Sunday, July 11, 2010

About the Project

Rockstar Games’ highly successful video games franchise, Grand Theft Auto (GTA), has become a popular symbol in recent years for depicting both the decaying values in American society and the potential threats media violence poses to impressionable teenage youth. Much of the current research, examining the causal relationship between violent video games and youth crime, delineates exposure to gratuitous violence as the primary instigator of aggression later in the child’s life course. Theorists, over the last decade, have argued that aggressive arousal, imitation, cultivation, and desensitization (to name just a few) can accurately explicate the stimulation, or lack thereof, of youth crime following a child’s participation in the violent acts of virtual worlds. While all these arguments give valuable insight into the effects violent video games have on children, they simultaneously ignore an important aspect of new media: rhetoric.

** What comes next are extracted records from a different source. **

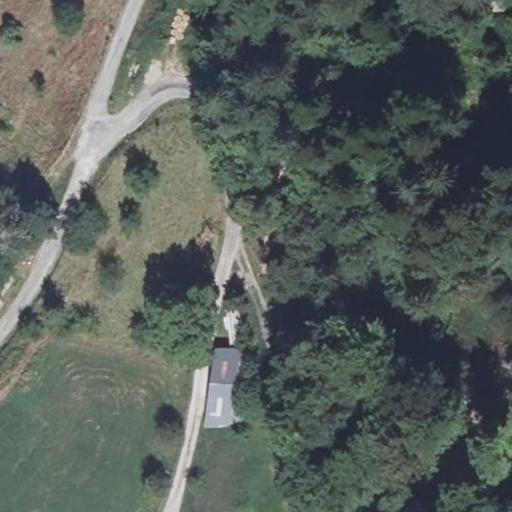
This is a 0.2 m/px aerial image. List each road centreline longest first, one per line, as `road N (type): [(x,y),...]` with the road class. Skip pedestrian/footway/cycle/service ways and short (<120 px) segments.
road 1 (residential): [(90,147),(169,96),(213,84),(236,162),(237,244),(170,511)]
road 2 (track): [(213,84),(340,6),(511,4)]
road 3 (residential): [(0,333),(83,178),(90,147)]
road 4 (residential): [(90,147),(145,0)]
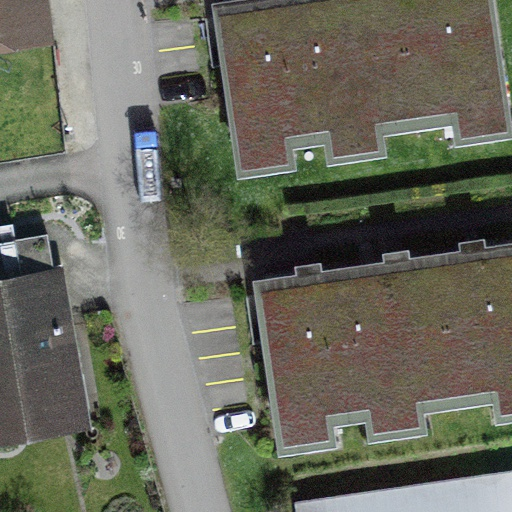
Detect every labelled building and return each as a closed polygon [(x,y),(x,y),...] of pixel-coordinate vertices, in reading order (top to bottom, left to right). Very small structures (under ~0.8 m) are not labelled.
[(49,0),(0,0),(0,53),(56,46),(49,0)] [(298,0),(212,14),(233,140),(490,98),(474,0),(298,0)] [(511,250),(258,292),(278,418),(511,379),(511,250)] [(69,274),(0,284),(0,447),(94,433),(69,274)] [(511,511),(511,474),(300,505),(300,511),(511,511)]
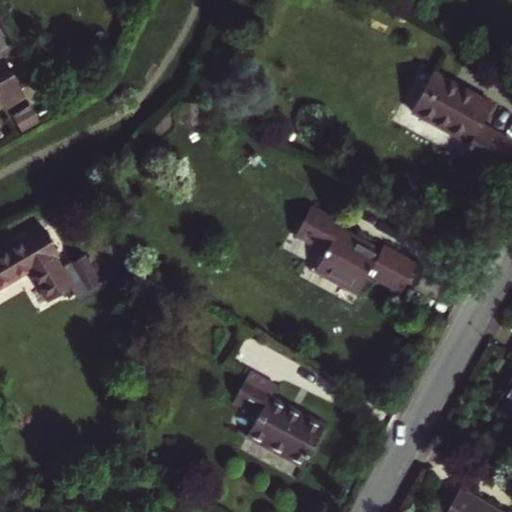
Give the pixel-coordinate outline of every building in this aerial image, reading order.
[(3,97),(19,88),(0,54),(0,53),(0,106),(6,103),(3,97)] [(468,141),(462,152),(495,170),(511,141),(480,123),(491,103),(431,70),(409,110),(468,141)] [(3,97),(6,103),(23,94),(19,88),(3,97)] [(315,267),(358,290),(368,272),(400,290),(416,262),(382,243),(379,247),(338,225),(341,220),(311,204),(296,233),(324,249),(315,267)] [(0,250),(0,286),(24,270),(45,301),(67,286),(74,296),(99,279),(81,252),(59,267),(50,254),(53,251),(37,226),(0,250)] [(275,385),(249,371),(232,402),(256,415),(245,434),(302,464),(312,446),(323,425),(290,407),(269,396),(275,385)] [(511,417),(511,377),(495,407),(511,417)] [(501,511),(459,488),(451,501),(439,494),(428,511),(501,511)]
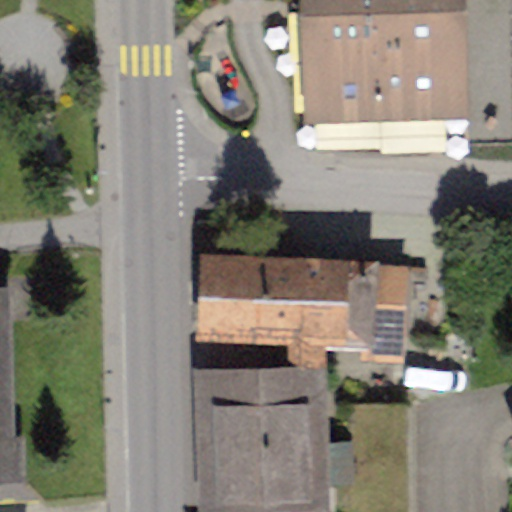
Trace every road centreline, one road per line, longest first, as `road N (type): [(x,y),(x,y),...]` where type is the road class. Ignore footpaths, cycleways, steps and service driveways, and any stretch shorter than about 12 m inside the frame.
road 1 (residential): [(511,196),(151,176)]
road 2 (tertiary): [(154,511),(151,176)]
road 3 (tertiary): [(151,176),(145,0)]
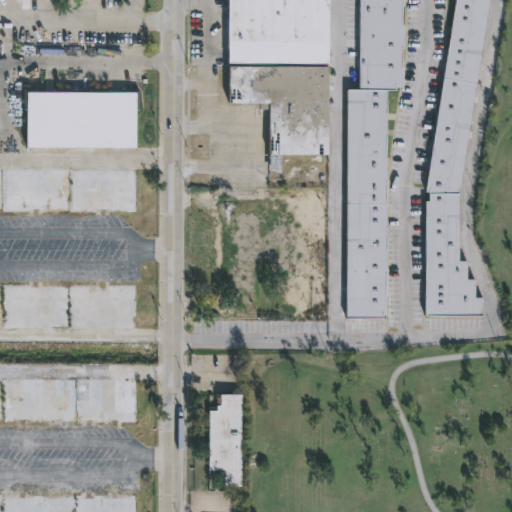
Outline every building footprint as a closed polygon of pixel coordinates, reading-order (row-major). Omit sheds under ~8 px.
[(327,0),(327,64),(223,64),(223,0),(327,0)] [(401,0),(401,89),(395,89),(395,91),(385,91),(385,318),(345,318),(346,91),(358,91),(358,0),(401,0)] [(486,0),(455,195),(455,262),(463,262),(463,281),(471,281),(471,299),(479,299),(479,318),(420,317),(421,194),(452,0),(486,0)] [(322,68),(322,156),(277,156),(277,174),(265,174),(265,155),(263,155),(263,104),(222,104),(222,67),(322,68)] [(139,90),(138,111),(135,111),(135,149),(25,149),(26,110),(22,110),(22,90),(36,90),(35,93),(53,93),(53,90),(72,90),(72,94),(89,94),(89,90),(108,90),(108,94),(126,94),(126,90),(139,90)] [(0,212),(0,170),(135,170),(135,213),(0,212)] [(259,208),(259,218),(288,218),(288,274),(327,274),(327,311),(279,311),(279,275),(259,275),(258,307),(247,307),(248,297),(229,297),(230,259),(228,259),(228,243),(230,243),(230,208),(259,208)] [(135,326),(0,326),(0,284),(135,284),(135,326)] [(0,421),(0,377),(135,378),(135,423),(0,421)] [(237,442),(237,486),(220,486),(220,469),(204,469),(204,409),(212,409),(212,404),(215,404),(215,393),(237,393),(237,442)] [(0,511),(0,493),(129,494),(134,495),(134,511),(0,511)]
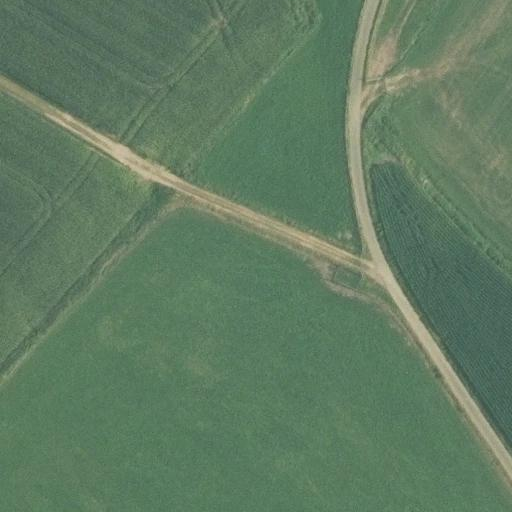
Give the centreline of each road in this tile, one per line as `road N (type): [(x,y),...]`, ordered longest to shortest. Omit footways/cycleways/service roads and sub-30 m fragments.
road 1 (unclassified): [(511,467),(393,293),(368,242),(355,186),(355,94),(376,0)]
road 2 (track): [(386,278),(173,183),(0,80)]
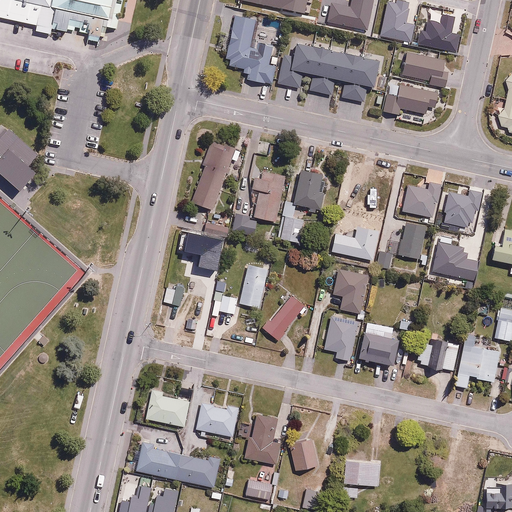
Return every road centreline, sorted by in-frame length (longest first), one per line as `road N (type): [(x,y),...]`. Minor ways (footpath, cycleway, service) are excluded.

The projected essay examines the casual relationship of violent games and youth crime through an analysis of GTA IV’s rhetorical strategies. Rockstar Games, rather than just exposing children to violence, provides justification and condemnation for the criminal acts in GTA by focusing the game’s action on Niko Bellic’s pursuit of the American dream. Only through the acquisition of material goods can Niko move up in the social world and be seen as a success in his peers' eyes. However, the story of GTA IV strongly indicates that wealth cannot be obtained through conventional means. Using social strain theory (see Merton’s entry), I will argue that GTA IV portrays the world as unfair and ridden with conflict due to a society that upholds certain common symbols of success for all of its citizens while simultaneously restricting access to those aspirations for a large number of individuals. Niko must strive to achieve his goals in GTA IV through criminal innovation because he has been socialized to desire wealth but was not granted the conventional means to acquire it due to his minority status. GTA thus justifies crime by promoting the pursuit of material goods, through the game’s dialogue and product placement, and instead of promoting conformity as the means to wealth persuades children that crime is the only possible method for the acquisition of the American dream.